De esta forma Elvan, dios creador de vida, abandonó su forma disolviéndose en una niebla de consciencia mientras brotaban de él dulces y suaves notas que expresaban el conocimiento de toda una existencia condensado en una triste balada. Perdió su ser material mientras se fundía en una nube de música que, flotando, rodeó a Silara, la envolvió y penetró en su interior hasta su misma alma. La melodía contenía toda la vida que Elvan era capaz de transmitir, la misma vida que escapaba de él por momentos: la vida que había decidido devolver a Silara.

Y aunque Elm contemplaba la escena no intervino para impedirlo, pues todos los dioses eran libres de usar su propia existencia y, si era necesario, poner fin a la misma si lo deseaban. Cierto era que Elvan tenía prohibido resucitar a los muertos; mas, pensó Elm, esta vez no era el orgullo sino el amor y el arrepentimiento los que lo impulsaban a tal acción. El mismo Elvan había decidido su castigo. Y el Poderoso, que a pesar de su terrible apariencia era un dios compasivo, decidió conceder un último don a Elvan.

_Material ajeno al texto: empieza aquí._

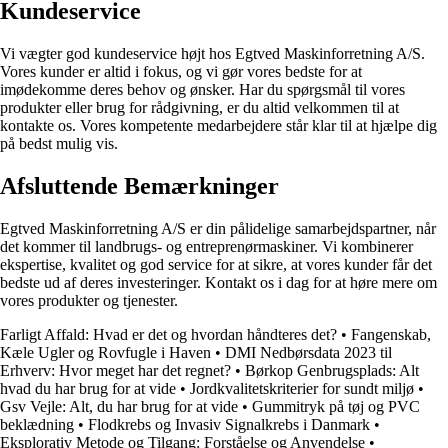
Kundeservice
Vi vægter god kundeservice højt hos Egtved Maskinforretning A/S.
Vores kunder er altid i fokus, og vi gør vores bedste for at
imødekomme deres behov og ønsker. Har du spørgsmål til vores
produkter eller brug for rådgivning, er du altid velkommen til at
kontakte os. Vores kompetente medarbejdere står klar til at hjælpe dig
på bedst mulig vis.
Afsluttende Bemærkninger
Egtved Maskinforretning A/S er din pålidelige samarbejdspartner, når
det kommer til landbrugs- og entreprenørmaskiner. Vi kombinerer
ekspertise, kvalitet og god service for at sikre, at vores kunder får det
bedste ud af deres investeringer. Kontakt os i dag for at høre mere om
vores produkter og tjenester.
Farligt Affald: Hvad er det og hvordan håndteres det?
•
Fangenskab,
Kæle Ugler og Rovfugle i Haven
•
DMI Nedbørsdata 2023 til
Erhverv: Hvor meget har det regnet?
•
Børkop Genbrugsplads: Alt
hvad du har brug for at vide
•
Jordkvalitetskriterier for sundt miljø
•
Gsv Vejle: Alt, du har brug for at vide
•
Gummitryk på tøj og PVC
beklædning
•
Flodkrebs og Invasiv Signalkrebs i Danmark
•
Eksplorativ Metode og Tilgang: Forståelse og Anvendelse
•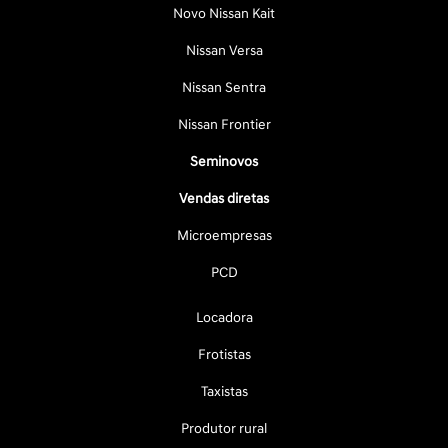
Novo Nissan Kait
Nissan Versa
Nissan Sentra
Nissan Frontier
Seminovos
Vendas diretas
Microempresas
PCD
Locadora
Frotistas
Taxistas
Produtor rural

La melodía llegaba a su fin. La blanquecina bruma que rodeaba a Silara perdía color por momentos. Tan sólo las gemas de cristal que coronaban a la ninfa seguían luciendo, pues su latir era el último recuerdo de la esencia del desvanecido dios. Por fin, con el eco del último acorde, desapareció la niebla. Y en ese momento Silara abrió los ojos y lo primero que vio en su despertar fue un millar de pequeñas luciérnagas blancas que ascendían al firmamento en diferentes direcciones, y que parecían brotar de su cabello; pues no eran otra cosa que los cristales de hielo de la corona, que Elm el Poderoso estaba esparciendo por todos los rincones del universo para que alegraran el oscuro cielo y arrebatasen con su brillo el temor a la oscuridad. Era el homenaje al dios que iluminó la noche, el recuerdo perenne de Elvan. Silara, incorporándose, miró hacia arriba y supo que aquél que la había vuelto a la vida estaría ya siempre con ella, acompañándola con su brillo en las noches sin Luna.

Y así fue como, en una fría noche de otoño, fueron creadas las estrellas.

Mucho tiempo ha pasado desde entonces. Los dioses ya no viven en la tierra; las ninfas y demás seres fantásticos no se dejan ver por los humanos, y tal vez el mismo Elm haya partido en busca de un espacio donde crear nuevos mundos. Sólo las estrellas siguen en su sitio, haciendo compañía a la Luna.
Si las miráis fijamente, quizá notéis cómo su brillo no es constante, sino que oscila por momentos como si tuvieran vida: en cierto modo la tienen, pues el espíritu de Elvan late aún en ellas. Y por eso, si alguna vez veis una estrella fugaz, pedid un deseo; sabed que en ese momento Elvan está cantando y es su canción la que dio vida a la estrella y la puso en movimiento. Aprovechad, pues, que él está alegre, no dejéis escapar la ocasión.

No olvidéis que sólo los dioses pueden conceder deseos.